◆ Tarefa proposta 1
Devolva, sem qualquer alteração, o trecho sobre doações eleitorais que começa nas palavras "Gráfico elaborado pelo" e vai até as palavras "dos demais cidadãos.", incluindo ambas.
╭─ Trecho do documento
Gráfico elaborado pelo LARDEM, com dados de 27/09/2022, medido em milhões de reais.
Foi verificado que o novo maior valor doado é na casa dos 8 milhões, e um total de 42 pessoas físicas doaram somas superiores a 1 milhão - com a lista completa disponível ao final. Além disso, 35 atuam diretamente com alguma empresa, refletindo o potencial que estas têm de criarem o espaço que viabiliza um acúmulo econômico que pode vir a ter, teoricamente, o condão de influenciar eleições de maneira desproporcional quando comparado aos votos individuais dos demais cidadãos.
A influência desproporcional que empresas têm sobre direitos humanos em relação com suas obrigações inclui, também, suas potenciais influências no pleito democrático. É relevante acompanhar ações neste sentido, para que a proibição de doações por pessoas jurídicas não seja mera descrição jurídica formal, e sim norma efetiva.
╰─
╭─ Dados fornecidos
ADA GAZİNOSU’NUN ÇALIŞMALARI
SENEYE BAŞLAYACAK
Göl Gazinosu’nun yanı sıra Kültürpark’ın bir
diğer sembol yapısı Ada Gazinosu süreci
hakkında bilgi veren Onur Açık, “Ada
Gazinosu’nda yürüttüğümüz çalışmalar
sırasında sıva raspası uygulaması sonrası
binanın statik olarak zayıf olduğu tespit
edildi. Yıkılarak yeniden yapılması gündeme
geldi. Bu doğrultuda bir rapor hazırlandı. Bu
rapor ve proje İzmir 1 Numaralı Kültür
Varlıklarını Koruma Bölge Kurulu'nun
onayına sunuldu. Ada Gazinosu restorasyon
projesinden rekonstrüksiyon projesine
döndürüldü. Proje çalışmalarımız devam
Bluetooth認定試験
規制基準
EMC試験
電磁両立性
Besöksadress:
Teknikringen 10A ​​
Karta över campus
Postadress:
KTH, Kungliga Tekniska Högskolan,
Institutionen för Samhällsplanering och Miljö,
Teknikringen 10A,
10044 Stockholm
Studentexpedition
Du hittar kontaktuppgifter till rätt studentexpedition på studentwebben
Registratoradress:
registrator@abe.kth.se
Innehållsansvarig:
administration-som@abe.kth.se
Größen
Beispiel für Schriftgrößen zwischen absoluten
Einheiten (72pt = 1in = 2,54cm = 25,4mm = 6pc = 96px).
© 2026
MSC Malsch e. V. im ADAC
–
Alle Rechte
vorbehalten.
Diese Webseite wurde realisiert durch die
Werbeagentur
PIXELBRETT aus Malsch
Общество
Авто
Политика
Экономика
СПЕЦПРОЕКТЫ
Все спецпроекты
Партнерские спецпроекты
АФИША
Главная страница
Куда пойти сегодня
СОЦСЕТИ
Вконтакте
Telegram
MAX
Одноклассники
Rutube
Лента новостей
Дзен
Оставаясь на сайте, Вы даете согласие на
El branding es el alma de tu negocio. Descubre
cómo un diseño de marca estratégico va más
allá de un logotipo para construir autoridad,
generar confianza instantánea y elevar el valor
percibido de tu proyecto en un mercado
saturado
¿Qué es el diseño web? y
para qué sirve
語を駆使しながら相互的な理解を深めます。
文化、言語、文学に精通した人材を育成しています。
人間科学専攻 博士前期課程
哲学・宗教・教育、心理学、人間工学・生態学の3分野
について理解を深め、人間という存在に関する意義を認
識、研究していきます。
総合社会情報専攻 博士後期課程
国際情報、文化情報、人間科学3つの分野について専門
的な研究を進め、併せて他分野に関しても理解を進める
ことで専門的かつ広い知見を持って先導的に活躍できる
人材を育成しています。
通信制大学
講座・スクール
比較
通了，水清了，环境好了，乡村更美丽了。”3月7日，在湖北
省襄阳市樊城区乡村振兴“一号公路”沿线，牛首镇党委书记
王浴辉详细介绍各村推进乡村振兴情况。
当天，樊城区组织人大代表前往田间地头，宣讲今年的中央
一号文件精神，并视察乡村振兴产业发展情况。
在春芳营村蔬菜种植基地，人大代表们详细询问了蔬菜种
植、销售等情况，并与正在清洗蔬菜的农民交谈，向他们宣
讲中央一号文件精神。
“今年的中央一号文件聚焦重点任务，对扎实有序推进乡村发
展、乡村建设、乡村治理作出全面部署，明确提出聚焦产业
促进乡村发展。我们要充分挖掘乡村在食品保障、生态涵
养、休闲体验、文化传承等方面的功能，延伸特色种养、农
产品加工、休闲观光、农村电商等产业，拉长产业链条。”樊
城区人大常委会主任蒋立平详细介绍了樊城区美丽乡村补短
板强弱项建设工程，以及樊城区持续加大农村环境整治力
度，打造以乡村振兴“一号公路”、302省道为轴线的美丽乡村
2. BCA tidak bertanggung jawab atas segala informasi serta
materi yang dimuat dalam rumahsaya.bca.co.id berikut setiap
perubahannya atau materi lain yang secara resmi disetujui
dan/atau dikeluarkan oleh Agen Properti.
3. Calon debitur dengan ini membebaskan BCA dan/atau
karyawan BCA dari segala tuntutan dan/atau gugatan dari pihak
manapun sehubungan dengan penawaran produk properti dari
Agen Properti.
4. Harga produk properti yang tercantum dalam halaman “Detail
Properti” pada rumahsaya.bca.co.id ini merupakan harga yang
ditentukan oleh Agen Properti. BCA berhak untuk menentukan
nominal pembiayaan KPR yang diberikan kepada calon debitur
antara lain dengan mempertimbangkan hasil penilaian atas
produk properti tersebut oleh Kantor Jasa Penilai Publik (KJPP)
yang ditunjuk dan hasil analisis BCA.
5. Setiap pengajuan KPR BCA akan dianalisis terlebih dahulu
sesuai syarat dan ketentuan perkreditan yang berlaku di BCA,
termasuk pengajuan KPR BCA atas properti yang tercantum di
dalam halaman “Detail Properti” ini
╰─
◆ Tarefa proposta 2
Converta as linhas da listagem em uma lista JSON de strings, uma string por linha e sem as linhas em branco. Comece na primeira linha da listagem e pare após a linha que contém "edildi. Yıkılarak yeniden yapılması gündeme", incluindo as duas extremidades.

◆ Resposta do exercício 1
Gráfico elaborado pelo LARDEM, com dados de 27/09/2022, medido em milhões de reais.
Foi verificado que o novo maior valor doado é na casa dos 8 milhões, e um total de 42 pessoas físicas doaram somas superiores a 1 milhão - com a lista completa disponível ao final. Além disso, 35 atuam diretamente com alguma empresa, refletindo o potencial que estas têm de criarem o espaço que viabiliza um acúmulo econômico que pode vir a ter, teoricamente, o condão de influenciar eleições de maneira desproporcional quando comparado aos votos individuais dos demais cidadãos.

◆ Resposta do exercício 2
[
  "ADA GAZİNOSU’NUN ÇALIŞMALARI",
  "SENEYE BAŞLAYACAK",
  "Göl Gazinosu’nun yanı sıra Kültürpark’ın bir",
  "diğer sembol yapısı Ada Gazinosu süreci",
  "hakkında bilgi veren Onur Açık, “Ada",
  "Gazinosu’nda yürüttüğümüz çalışmalar",
  "sırasında sıva raspası uygulaması sonrası",
  "binanın statik olarak zayıf olduğu tespit",
  "edildi. Yıkılarak yeniden yapılması gündeme"
]